Athey John, Alexaki Aikaterini, Osipova Ekaterina, Rostovtsev Alexandre, Santana-Quintero Luis V, Katneni Upendra, Simonyan Vahan, Kimchi-Sarfaty Chava
Division of Plasma Protein Therapeutics, Office of Tissue and Advanced Therapies, Center for Biologics Evaluation and Research, Food and Drug Administration, Silver Spring, USA.
High Performance Integrated Environment, Center for Biologics Evaluation and Research, Food and Drug Administration, Silver Spring, USA.
BMC Bioinformatics. 2017 Sep 2;18(1):391. doi: 10.1186/s12859-017-1793-7.
Due to the degeneracy of the genetic code, most amino acids can be encoded by multiple synonymous codons. Synonymous codons naturally occur with different frequencies in different organisms. The choice of codons may affect protein expression, structure, and function. Recombinant gene technologies commonly take advantage of the former effect by implementing a technique termed codon optimization, in which codons are replaced with synonymous ones in order to increase protein expression. This technique relies on the accurate knowledge of codon usage frequencies. Accurately quantifying codon usage bias for different organisms is useful not only for codon optimization, but also for evolutionary and translation studies: phylogenetic relations of organisms, and host-pathogen co-evolution relationships, may be explored through their codon usage similarities. Furthermore, codon usage has been shown to affect protein structure and function through interfering with translation kinetics, and cotranslational protein folding.
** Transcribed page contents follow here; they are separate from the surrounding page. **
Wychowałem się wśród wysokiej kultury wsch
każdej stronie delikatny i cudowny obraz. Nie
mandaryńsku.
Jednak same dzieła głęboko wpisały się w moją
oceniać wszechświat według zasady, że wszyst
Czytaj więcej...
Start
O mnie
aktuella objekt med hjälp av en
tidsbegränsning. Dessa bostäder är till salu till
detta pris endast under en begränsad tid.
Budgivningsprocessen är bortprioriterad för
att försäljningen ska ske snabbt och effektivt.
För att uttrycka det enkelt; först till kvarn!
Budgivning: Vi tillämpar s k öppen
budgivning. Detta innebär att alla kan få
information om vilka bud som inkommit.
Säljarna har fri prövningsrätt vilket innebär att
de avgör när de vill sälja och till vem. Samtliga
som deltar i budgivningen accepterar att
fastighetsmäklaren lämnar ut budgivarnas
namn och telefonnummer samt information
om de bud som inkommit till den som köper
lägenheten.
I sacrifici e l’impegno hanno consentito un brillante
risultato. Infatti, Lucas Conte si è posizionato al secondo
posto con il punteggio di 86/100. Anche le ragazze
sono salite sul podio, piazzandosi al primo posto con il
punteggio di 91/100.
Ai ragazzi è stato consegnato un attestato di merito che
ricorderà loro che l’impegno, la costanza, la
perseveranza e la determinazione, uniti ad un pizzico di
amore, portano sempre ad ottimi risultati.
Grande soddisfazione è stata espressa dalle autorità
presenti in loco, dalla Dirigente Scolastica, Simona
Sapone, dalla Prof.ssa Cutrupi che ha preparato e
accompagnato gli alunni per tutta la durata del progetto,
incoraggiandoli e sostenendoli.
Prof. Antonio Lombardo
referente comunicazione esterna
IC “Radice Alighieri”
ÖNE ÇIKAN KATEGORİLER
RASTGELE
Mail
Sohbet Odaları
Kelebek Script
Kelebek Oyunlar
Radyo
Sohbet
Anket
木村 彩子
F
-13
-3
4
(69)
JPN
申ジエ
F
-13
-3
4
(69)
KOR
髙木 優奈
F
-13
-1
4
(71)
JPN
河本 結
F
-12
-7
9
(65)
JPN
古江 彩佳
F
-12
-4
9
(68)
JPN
Despite the obvious need for accurate codon usage tables, currently available resources are either limited in scope, encompassing only organisms from specific domains of life, or greatly outdated. Taking advantage of the exponential growth of GenBank and the creation of NCBI's RefSeq database, we have developed a new database, the High-performance Integrated Virtual Environment-Codon Usage Tables (HIVE-CUTs), to present and analyse codon usage tables for every organism with publicly available sequencing data. Compared to existing databases, this new database is more comprehensive, addresses concerns that limited the accuracy of earlier databases, and provides several new functionalities, such as the ability to view and compare codon usage between individual organisms and across taxonomical clades, through graphical representation or through commonly used indices. In addition, it is being routinely updated to keep up with the continuous flow of new data in GenBank and RefSeq.
Given the impact of codon usage bias on recombinant gene technologies, this database will facilitate effective development and review of recombinant drug products and will be instrumental in a wide area of biological research. The database is available at hive.biochemistry.gwu.edu/review/codon .
由于遗传密码的简并性,大多数氨基酸可由多个同义密码子编码。同义密码子在不同生物体中自然出现的频率不同。密码子的选择可能会影响蛋白质的表达、结构和功能。重组基因技术通常利用前一种效应,实施一种称为密码子优化的技术,即用同义密码子替换密码子以提高蛋白质表达。该技术依赖于对密码子使用频率的准确了解。准确量化不同生物体的密码子使用偏好不仅对密码子优化有用,而且对进化和翻译研究也有用:生物体的系统发育关系以及宿主 - 病原体共同进化关系可通过它们的密码子使用相似性来探索。此外,已表明密码子使用通过干扰翻译动力学和共翻译蛋白质折叠来影响蛋白质结构和功能。
尽管显然需要准确的密码子使用表,但目前可用的资源要么范围有限,仅涵盖来自特定生命领域的生物体,要么严重过时。利用GenBank的指数增长以及NCBI的RefSeq数据库的创建,我们开发了一个新的数据库,即高性能集成虚拟环境 - 密码子使用表(HIVE - CUTs),以呈现和分析每个具有公开可用测序数据的生物体的密码子使用表。与现有数据库相比,这个新数据库更全面,解决了限制早期数据库准确性的问题,并提供了几个新功能,例如能够通过图形表示或常用指标查看和比较单个生物体之间以及跨分类类群的密码子使用情况。此外,它会定期更新以跟上GenBank和RefSeq中不断流动的新数据。
鉴于密码子使用偏好对重组基因技术的影响,该数据库将促进重组药物产品的有效开发和审查,并将在广泛的生物学研究领域发挥作用。该数据库可在hive.biochemistry.gwu.edu/review/codon获取。